Marli Sartori, una infectóloga del hospital de Santa Lúcia, en la capital, Brasilia, confirma que una estancia larga en el hospital tiene consecuencias en todo el organismo: «Los pacientes de COVID-19 ingresados en la unidad de cuidados intensivos necesitan en promedio de tres a cuatro semanas para recibir el alta». Y para recuperarse por completo, necesitan también después tratamiento terapéutico. Los familiares de Maria Alzenir abonan semanalmente 120 reales (12 euros) para que la mujer reciba tratamiento, ya que a través del sistema estatal de salud SUS no tenían acceso a un fisioterapeuta. Y en las próximas semanas surgirán más gastos, ya que Alzenir debe buscar un neumólogo.
Tos que no cesa
Pero la familia aún no se atreve a salir de casa con la mujer. «Antes tenía miedo, pero ahora que he perdido a mi padre y mi madre casi se muere, me he vuelto mucho más cautelosa», dice la hija, Bárbara Lima. «Ahora ya se las arregla sin oxígeno, pero ¿y si de repente se encuentra mal estando en la calle?». Maria Alzenir tampoco puede comer bien, las cosas duras le hacen daño al tragar. La tos tampoco cesa, lo que no significa que regrese la enfermedad, sino que se debe a las dos semanas que la mujer estuvo conectada a un respirador. «Los receptores de la laringe quedaron irritados», explica Evelyn Felisari, fisioterapeuta de Alzenir. También los pulmones sufrieron en ese tiempo y el diafragma se atrofió, como cualquier otro músculo que no se utiliza. Felisari dice: «El objetivo es que la paciente se encuentre en buenas condiciones en un plazo de un mes. Pero la rapidez de los progresos depende de cada persona».
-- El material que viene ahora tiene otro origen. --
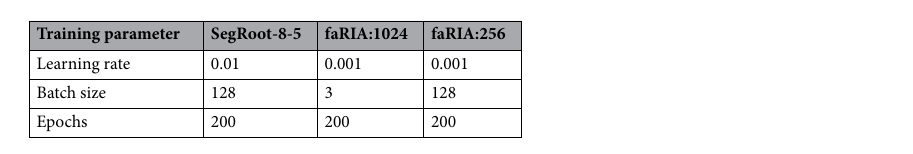
Table 4. Training parameters of SegRoot, faRIA:1024 and faRIA:256 over 200 epochs.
Según un estudio surcoreano, nueve de cada diez pacientes de COVID-19 siguen teniendo síntomas como cansancio y pérdida del olfato y del gusto después de su recuperación. El más frecuente es el cansancio, que padecían el 26 por ciento de los participantes del estudio de la Agencia Surcoreana de Prevención y Control de Enfermedades (KDCA).
Posibles daños en riñones, hígado y corazón
La lista de las consecuencias a largo plazo del COVID-19 puede ser larga. Unos 300 estudios aseguran que, entre las consecuencias más graves, están la afasia (un trastorno del centro que regula el lenguaje), así como el ictus y las convulsiones. En la página oficial del Robert Koch Institut, la institución alemana que se ocupa del control y prevención de enfermedades, puede leerse que el SARS-CoV-2 «puede manifestarse de muchas maneras posibles y no solo en los pulmones, sino también en otros órganos» y provocar daños en riñones, hígado y corazón. Maria Alzenir, por su parte, asegura, que le falla la memoria a corto plazo y que padece insomnio, dolencias que antes del COVID-19 no sufría. Ella y su familia viven en el barrio de Sapopemba, especialmente afectado por la pandemia y con elevadas cifras de muertos por el virus. El esposo de Maria Alzenir le recomendó que no fuera a trabajar, ya que disponían de la pensión de él, que asciende a un salario mínimo. «Pero no quise», relata Alzenir, «y tomé todos los días un autobús abarrotado. Si pudiera dar marcha atrás en el tiempo, habría hecho las cosas de otra manera», se lamenta la mujer. Las cifras han bajado algo recientemente, pero la situación todavía no es distendida. Según la plataforma «Dados Transparentes», solo en los últimos 7 días se registraron casi 32.000 nuevos contagios y 1070 muertos. Tras introducir medidas de distanciamiento social, en otros países la curva de contagios se aplanó, pero en Brasil se mantiene en un nivel alto.
A pesar de ello, sigue habiendo imágenes de playas abarrotadas, bares y gente congregada en las calles. La nuera de Maria Alzenir, Tamires, está atemorizada por el despreocupado comportamiento de la gente de su entorno: «Aquí en nuestra calle hay muchos casos y aun así hay gente que sigue saliendo a la calle a celebrar». Maria Alzenir dice que comprende un poco a esas personas y que a ella misma le gustaría salir a disfrutar un poco de la vida: «Qué bonito sería poder beber una cerveza fría», bromea.